Proxy season 2025: Pay pushback, AI oversight and ESG retreat
The 2025 proxy season revealed a decisive shift in shareholder priorities. While the volume and support for environmental and social proposals declined, investors turned their attention to board accountability, pay alignment, and a new frontier: AI governance.
See also: What AI really means for asset management: How firms can prepare
In the US, shareholder proposals dropped by around one-third. Just 13% of environmental proposals and 12% of social proposals gained significant support, falling from previous years as seen in the graph below. The sharp fall was driven by the US Securities and Exchange Commission’s new guidance which was introduced at the beginning of the year, giving companies more leeway to exclude ESG proposals from ballots.
E&S shareholder proposals gaining significant support

Meanwhile, proxy advisors ISS and Glass Lewis scaled back support for ESG resolutions, citing better corporate disclosure and mounting political pressure. Large asset managers including BlackRock and Vanguard also retreated from blanket diversity mandates, while rolling out client-directed voting policies to manage reputational risk in a polarised landscape.
Despite this cooling, several resolutions made waves. First Solar committed to avoiding deep-sea mining following shareholder engagement. Shell faced growing climate scrutiny, with over 20% of shareholders voting against its LNG strategy. And Drax was forced to abandon its AGM after protests over biomass sustainability and environmental justice.
Emerging trends
Among leading UK-listed companies, there has been a clear move towards US style executive remuneration. US CEOs earn substantially more than UK CEOs, where median figures sit at more than $16m, compared to $6.5m this side of the pond. Backed by ISS and Glass Lewis, major UK banks NatWest, Barclays and HSBC increased c-suite pay.

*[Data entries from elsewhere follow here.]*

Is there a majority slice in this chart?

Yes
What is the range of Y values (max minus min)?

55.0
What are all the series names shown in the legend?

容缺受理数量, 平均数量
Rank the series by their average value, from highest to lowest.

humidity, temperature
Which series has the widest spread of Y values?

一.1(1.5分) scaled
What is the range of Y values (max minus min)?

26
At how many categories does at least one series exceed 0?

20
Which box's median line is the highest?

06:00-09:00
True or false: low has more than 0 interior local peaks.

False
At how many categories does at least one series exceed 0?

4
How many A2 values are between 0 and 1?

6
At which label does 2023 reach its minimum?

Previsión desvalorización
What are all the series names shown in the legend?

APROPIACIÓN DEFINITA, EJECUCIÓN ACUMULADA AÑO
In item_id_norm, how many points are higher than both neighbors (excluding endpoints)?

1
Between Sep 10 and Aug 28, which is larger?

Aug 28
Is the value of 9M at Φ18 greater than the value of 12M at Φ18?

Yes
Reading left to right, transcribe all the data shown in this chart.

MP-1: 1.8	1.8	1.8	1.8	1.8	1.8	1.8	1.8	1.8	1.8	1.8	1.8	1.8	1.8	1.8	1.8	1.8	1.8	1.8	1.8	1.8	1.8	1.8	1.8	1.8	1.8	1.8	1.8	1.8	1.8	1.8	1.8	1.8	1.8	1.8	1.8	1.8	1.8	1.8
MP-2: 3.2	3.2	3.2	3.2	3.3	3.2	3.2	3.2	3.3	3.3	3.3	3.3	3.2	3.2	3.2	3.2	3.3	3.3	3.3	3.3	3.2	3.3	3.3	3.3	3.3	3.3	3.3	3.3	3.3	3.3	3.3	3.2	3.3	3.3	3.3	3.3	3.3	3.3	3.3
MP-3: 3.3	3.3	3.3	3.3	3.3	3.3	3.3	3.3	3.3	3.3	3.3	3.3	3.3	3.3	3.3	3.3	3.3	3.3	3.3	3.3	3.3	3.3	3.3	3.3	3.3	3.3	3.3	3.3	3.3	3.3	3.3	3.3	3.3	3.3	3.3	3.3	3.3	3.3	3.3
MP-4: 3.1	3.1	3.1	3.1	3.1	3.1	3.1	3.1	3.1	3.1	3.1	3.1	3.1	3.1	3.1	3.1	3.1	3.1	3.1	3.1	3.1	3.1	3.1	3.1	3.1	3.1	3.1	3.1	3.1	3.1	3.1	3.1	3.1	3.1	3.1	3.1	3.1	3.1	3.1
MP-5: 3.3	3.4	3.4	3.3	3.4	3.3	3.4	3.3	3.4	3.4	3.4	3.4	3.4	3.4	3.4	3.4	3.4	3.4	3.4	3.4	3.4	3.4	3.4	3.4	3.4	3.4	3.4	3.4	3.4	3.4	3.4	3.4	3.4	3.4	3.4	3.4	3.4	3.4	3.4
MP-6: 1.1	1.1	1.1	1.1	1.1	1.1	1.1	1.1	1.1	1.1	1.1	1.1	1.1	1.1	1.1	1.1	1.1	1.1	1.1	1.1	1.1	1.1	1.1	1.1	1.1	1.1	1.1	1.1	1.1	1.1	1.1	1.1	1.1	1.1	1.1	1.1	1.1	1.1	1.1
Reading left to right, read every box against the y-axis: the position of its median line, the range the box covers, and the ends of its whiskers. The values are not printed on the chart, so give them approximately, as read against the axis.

However, at Centrica, 40% of investors voted against the CEO’s pay award as energy bill players struggled with record levels of debt, highlighting tensions between executive compensation and workforce fairness.
Artificial intelligence entered the proxy spotlight this year. Investors filed proposals calling for more care over the data used to train AI, disclosures on discrimination from generative AI, and board-level oversight of AI risks. In fact, last year 20% of S&P 500 companies had at least one director with AI expertise. Tech giants Alphabet, Amazon, Apple and Meta all received proposals requesting disclosures on the risks of the improper use of external data in AI development, which received an average support of 11%. This marks the start of what many expect to be a defining governance issue in years to come.
The rise of anti-ESG and anti-DEI proposals also characterised the season, with filings from conservative groups like the National Center for Public Policy Research and the National Legal and Policy Center. These proposals gained little traction, averaging just 1.4% support, but underscored the extent of political pushback in the US.